DIRECTIONS FOR THIS TASK -
Search the listing below for the word "height", and copy every line in which it turns up.
══════════
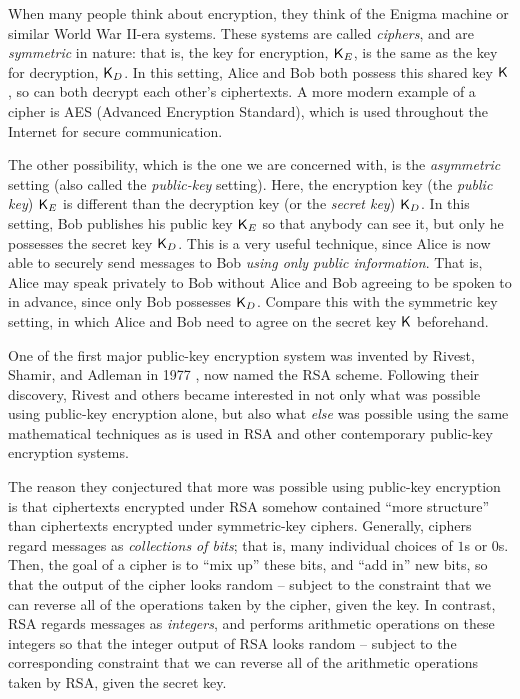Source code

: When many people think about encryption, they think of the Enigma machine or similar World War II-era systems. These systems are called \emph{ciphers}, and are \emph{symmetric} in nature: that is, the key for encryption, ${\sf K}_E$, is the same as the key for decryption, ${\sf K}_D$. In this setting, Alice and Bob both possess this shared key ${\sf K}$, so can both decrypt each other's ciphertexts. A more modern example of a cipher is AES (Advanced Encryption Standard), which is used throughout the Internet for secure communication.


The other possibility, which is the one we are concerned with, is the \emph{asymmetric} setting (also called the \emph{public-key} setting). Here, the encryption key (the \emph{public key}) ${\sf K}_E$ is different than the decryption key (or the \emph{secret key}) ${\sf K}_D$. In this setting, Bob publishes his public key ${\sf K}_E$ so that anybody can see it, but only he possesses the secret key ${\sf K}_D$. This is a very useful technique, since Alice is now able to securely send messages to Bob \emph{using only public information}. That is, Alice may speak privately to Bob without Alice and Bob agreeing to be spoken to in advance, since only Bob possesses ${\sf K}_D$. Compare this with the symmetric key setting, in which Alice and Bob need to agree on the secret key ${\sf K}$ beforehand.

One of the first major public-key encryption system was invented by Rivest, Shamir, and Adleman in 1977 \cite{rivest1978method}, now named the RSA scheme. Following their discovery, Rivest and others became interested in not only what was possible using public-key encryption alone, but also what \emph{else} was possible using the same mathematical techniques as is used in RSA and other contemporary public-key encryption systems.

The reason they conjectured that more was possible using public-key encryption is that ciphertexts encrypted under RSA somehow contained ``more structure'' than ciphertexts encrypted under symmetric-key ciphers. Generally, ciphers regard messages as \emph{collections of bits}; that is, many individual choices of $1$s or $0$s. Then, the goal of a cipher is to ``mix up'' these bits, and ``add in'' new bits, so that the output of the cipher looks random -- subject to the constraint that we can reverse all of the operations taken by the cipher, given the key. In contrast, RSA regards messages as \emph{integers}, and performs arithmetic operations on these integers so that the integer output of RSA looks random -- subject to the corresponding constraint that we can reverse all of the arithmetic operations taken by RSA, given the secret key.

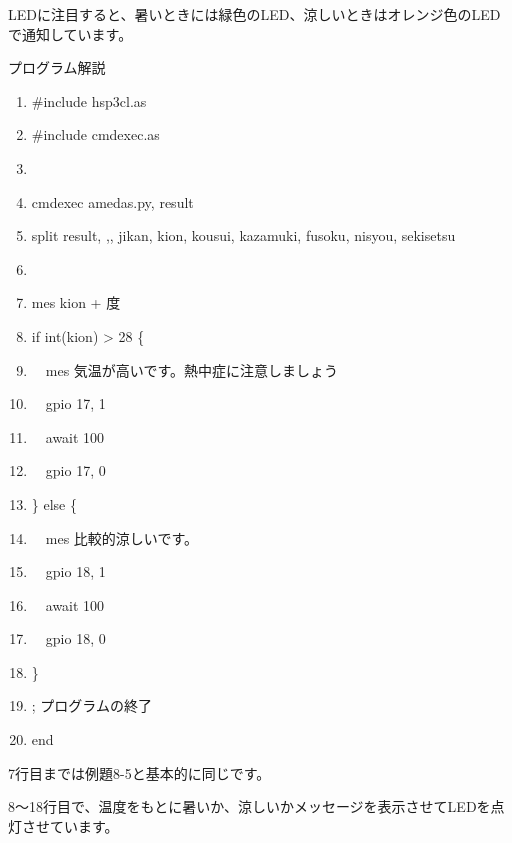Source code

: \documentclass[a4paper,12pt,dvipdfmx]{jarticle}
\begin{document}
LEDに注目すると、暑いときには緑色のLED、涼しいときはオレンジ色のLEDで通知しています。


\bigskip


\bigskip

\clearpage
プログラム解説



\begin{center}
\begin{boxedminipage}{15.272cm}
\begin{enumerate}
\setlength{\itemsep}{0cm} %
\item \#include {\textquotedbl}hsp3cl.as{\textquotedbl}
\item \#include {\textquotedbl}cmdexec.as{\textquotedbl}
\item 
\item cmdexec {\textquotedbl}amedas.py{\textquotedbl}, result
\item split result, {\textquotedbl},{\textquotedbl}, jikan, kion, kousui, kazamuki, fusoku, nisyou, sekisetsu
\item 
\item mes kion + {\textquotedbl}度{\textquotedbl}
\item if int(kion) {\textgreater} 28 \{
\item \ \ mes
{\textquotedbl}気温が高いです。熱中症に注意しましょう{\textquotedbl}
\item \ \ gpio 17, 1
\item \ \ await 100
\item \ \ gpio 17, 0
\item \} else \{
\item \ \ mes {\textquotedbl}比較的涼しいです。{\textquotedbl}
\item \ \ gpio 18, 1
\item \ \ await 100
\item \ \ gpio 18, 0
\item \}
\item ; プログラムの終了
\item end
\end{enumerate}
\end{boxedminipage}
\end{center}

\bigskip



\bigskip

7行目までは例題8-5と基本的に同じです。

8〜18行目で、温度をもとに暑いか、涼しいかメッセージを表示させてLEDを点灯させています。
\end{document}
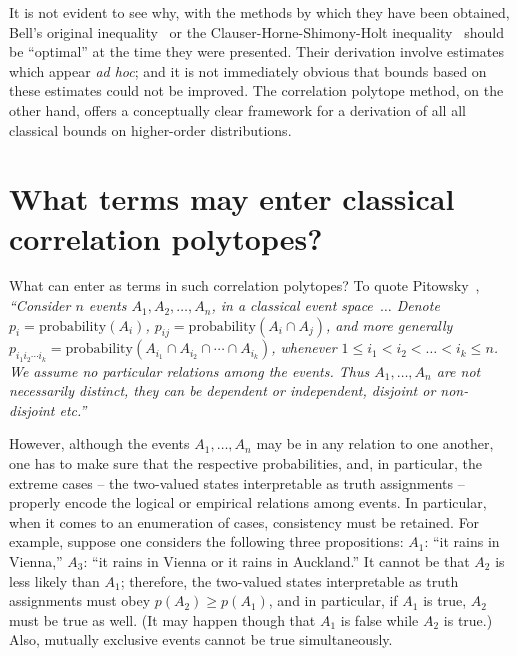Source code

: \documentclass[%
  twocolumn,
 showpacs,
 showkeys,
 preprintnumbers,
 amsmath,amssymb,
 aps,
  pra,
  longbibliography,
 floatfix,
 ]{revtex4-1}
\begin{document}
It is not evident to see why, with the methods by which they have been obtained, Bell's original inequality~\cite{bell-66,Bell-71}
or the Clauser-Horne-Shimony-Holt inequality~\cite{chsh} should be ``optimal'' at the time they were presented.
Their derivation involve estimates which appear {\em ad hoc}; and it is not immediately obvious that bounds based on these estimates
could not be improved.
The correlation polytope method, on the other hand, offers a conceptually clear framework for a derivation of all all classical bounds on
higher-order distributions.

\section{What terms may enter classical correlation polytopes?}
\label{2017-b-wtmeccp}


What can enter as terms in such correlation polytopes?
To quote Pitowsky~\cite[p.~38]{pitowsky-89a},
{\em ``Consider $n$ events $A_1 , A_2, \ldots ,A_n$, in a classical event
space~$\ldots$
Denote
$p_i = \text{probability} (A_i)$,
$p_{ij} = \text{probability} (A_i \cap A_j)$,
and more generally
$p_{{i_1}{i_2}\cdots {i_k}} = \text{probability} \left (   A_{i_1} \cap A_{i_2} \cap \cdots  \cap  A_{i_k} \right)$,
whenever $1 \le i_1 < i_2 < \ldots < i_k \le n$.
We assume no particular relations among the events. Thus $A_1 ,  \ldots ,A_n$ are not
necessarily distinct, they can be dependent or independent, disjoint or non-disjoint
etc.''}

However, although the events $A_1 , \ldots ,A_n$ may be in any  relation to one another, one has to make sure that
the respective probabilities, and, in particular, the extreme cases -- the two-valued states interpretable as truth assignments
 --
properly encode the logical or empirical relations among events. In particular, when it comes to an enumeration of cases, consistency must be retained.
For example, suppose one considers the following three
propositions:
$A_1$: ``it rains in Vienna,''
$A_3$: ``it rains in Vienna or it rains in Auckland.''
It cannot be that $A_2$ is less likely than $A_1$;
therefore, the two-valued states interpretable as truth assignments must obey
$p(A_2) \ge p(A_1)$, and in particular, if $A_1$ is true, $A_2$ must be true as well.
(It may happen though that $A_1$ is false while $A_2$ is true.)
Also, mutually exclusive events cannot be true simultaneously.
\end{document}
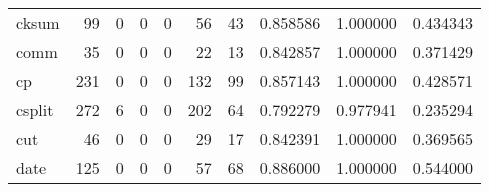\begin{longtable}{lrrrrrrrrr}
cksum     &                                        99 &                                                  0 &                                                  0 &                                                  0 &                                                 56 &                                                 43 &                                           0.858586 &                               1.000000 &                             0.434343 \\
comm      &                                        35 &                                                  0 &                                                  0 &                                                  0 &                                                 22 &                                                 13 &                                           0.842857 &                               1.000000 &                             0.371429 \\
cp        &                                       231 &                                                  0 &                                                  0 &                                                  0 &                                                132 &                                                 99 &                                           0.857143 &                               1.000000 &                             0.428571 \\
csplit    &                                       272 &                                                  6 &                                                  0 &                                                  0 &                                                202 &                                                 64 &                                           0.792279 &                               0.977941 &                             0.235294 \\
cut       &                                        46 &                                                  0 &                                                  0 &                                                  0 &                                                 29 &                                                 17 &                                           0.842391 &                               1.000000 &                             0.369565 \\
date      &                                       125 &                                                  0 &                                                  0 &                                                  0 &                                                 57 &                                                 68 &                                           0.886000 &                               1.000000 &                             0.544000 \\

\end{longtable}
══════════
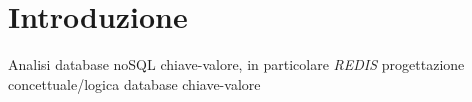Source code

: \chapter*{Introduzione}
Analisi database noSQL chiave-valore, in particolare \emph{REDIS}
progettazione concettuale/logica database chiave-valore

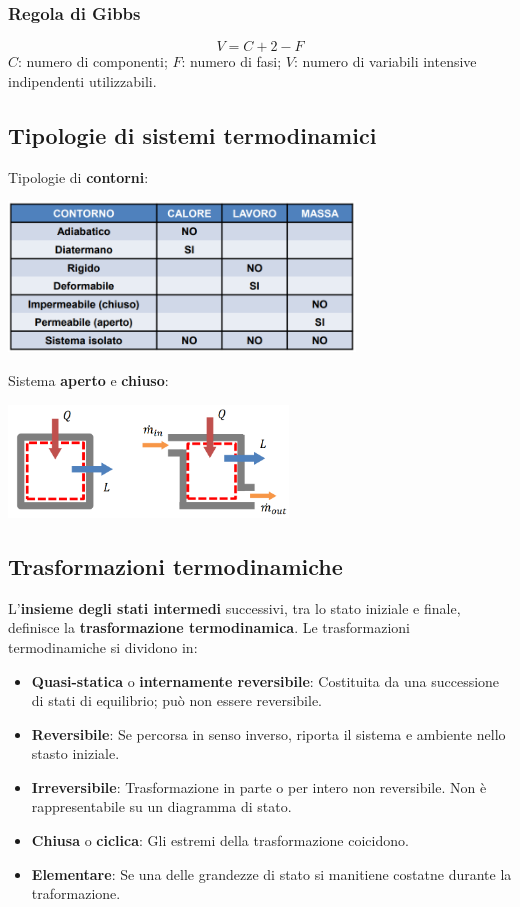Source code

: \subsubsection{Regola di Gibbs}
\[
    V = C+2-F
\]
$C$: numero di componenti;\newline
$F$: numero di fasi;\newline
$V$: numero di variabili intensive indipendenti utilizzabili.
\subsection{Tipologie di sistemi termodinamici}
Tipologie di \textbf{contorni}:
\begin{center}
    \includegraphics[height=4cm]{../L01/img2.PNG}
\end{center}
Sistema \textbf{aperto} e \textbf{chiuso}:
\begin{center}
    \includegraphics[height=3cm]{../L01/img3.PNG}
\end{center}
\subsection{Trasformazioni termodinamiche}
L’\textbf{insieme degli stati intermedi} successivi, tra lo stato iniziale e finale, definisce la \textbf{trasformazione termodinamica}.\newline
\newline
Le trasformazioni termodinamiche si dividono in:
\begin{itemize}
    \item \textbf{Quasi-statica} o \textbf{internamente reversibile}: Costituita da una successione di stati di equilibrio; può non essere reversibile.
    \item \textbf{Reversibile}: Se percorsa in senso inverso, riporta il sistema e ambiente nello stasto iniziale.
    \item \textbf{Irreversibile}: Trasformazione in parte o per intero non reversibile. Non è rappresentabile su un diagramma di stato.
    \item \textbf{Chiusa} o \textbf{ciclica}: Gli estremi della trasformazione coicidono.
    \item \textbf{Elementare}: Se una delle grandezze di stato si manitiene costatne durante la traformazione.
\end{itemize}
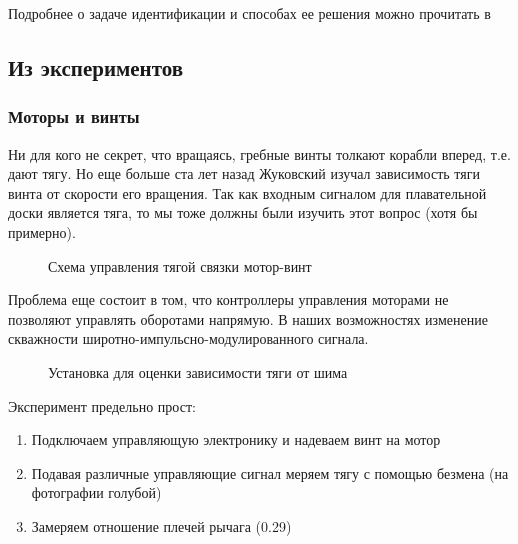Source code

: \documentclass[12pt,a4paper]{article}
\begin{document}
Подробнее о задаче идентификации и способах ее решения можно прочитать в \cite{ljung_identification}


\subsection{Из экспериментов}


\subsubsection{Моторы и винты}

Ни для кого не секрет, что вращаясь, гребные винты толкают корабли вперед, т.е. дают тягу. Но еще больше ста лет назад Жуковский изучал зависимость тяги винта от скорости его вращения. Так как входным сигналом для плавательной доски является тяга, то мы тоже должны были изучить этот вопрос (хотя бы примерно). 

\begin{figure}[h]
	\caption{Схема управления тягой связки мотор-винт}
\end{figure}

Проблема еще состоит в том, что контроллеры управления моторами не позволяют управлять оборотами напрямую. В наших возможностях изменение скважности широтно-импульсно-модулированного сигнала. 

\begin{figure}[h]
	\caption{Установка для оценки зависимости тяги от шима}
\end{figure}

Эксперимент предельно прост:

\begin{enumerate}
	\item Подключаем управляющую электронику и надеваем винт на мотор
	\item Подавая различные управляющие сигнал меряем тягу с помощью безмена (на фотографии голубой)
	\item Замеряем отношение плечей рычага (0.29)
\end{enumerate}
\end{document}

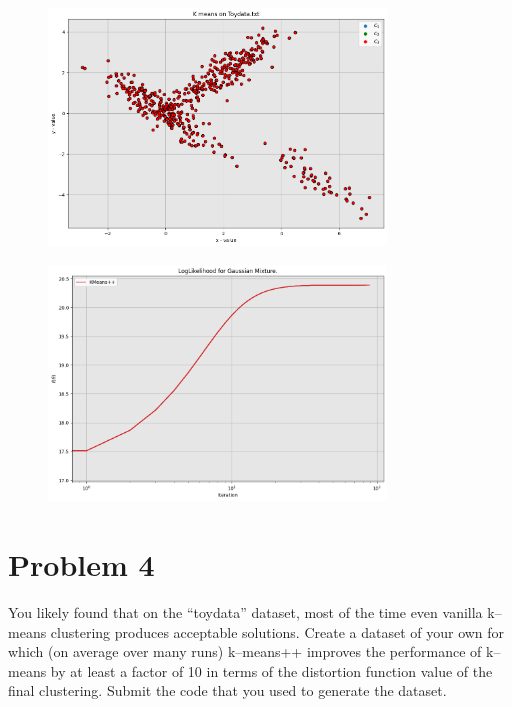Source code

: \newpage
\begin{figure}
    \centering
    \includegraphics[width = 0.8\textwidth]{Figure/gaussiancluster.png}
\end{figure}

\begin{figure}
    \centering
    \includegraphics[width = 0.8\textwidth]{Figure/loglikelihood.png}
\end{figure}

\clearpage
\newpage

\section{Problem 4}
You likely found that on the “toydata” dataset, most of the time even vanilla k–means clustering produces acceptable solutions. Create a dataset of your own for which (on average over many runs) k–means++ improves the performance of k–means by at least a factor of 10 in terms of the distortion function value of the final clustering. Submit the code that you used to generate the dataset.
══════════
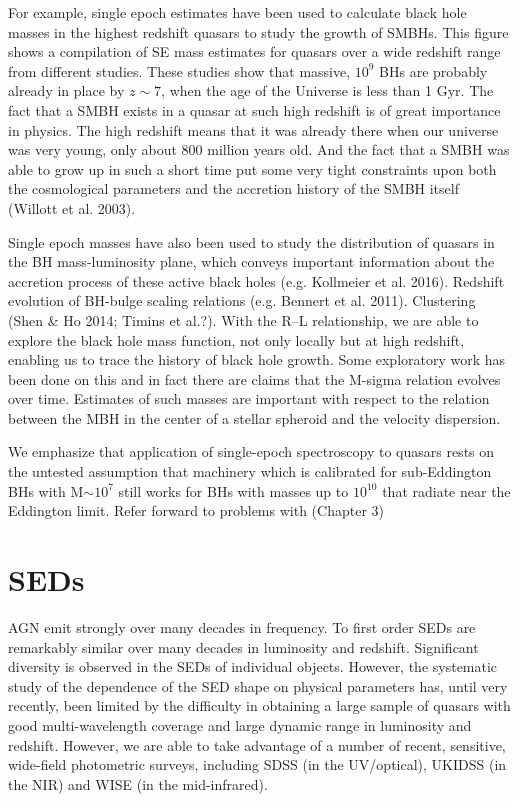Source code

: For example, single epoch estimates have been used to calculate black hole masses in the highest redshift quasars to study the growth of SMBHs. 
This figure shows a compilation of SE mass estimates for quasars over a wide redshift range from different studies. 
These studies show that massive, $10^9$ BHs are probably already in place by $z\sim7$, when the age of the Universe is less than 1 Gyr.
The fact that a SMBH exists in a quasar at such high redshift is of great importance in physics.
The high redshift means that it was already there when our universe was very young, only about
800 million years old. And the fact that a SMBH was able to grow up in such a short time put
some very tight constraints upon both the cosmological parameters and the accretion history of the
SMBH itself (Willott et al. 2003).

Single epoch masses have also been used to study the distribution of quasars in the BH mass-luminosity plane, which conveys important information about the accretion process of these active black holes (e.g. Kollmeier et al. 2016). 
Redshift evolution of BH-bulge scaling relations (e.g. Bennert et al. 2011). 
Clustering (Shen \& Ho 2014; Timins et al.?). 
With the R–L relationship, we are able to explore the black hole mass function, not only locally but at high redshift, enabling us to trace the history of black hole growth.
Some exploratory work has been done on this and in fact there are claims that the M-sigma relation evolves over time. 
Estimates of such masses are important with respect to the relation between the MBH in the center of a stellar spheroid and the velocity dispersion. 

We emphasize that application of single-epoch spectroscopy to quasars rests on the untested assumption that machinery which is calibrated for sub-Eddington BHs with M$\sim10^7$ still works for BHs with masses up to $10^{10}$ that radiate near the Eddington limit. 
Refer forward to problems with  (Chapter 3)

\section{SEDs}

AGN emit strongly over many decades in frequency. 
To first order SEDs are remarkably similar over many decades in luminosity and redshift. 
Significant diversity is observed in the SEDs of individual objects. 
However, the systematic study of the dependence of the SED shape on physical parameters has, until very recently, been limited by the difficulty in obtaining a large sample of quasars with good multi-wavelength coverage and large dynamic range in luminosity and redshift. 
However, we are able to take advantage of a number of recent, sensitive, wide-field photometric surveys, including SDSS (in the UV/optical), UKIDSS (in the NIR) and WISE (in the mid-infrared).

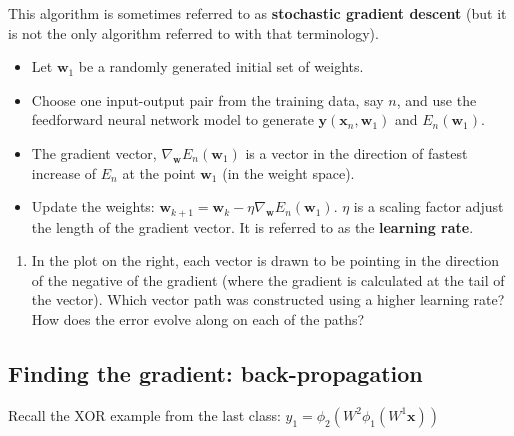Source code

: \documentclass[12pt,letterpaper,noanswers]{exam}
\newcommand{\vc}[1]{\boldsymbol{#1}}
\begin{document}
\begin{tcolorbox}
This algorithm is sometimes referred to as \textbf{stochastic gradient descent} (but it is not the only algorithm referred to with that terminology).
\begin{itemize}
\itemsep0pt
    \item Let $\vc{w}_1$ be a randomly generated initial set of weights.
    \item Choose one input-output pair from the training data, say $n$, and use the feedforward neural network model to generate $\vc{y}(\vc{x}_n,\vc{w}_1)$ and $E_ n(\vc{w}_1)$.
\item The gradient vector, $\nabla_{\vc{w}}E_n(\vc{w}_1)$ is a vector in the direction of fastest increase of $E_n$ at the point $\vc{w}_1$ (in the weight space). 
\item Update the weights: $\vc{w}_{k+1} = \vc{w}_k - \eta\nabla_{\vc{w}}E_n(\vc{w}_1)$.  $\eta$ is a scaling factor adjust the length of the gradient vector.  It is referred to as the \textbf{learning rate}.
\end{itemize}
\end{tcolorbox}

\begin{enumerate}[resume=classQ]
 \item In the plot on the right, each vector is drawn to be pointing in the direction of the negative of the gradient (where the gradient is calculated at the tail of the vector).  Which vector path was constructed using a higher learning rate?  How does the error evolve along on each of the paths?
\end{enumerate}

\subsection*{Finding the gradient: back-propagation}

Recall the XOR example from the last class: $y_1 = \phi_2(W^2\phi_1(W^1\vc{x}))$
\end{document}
══════════
ANSWER FOR THIS EXERCISE -
    \includegraphics[height=4cm]{../L01/img2.PNG}
    \includegraphics[height=3cm]{../L01/img3.PNG}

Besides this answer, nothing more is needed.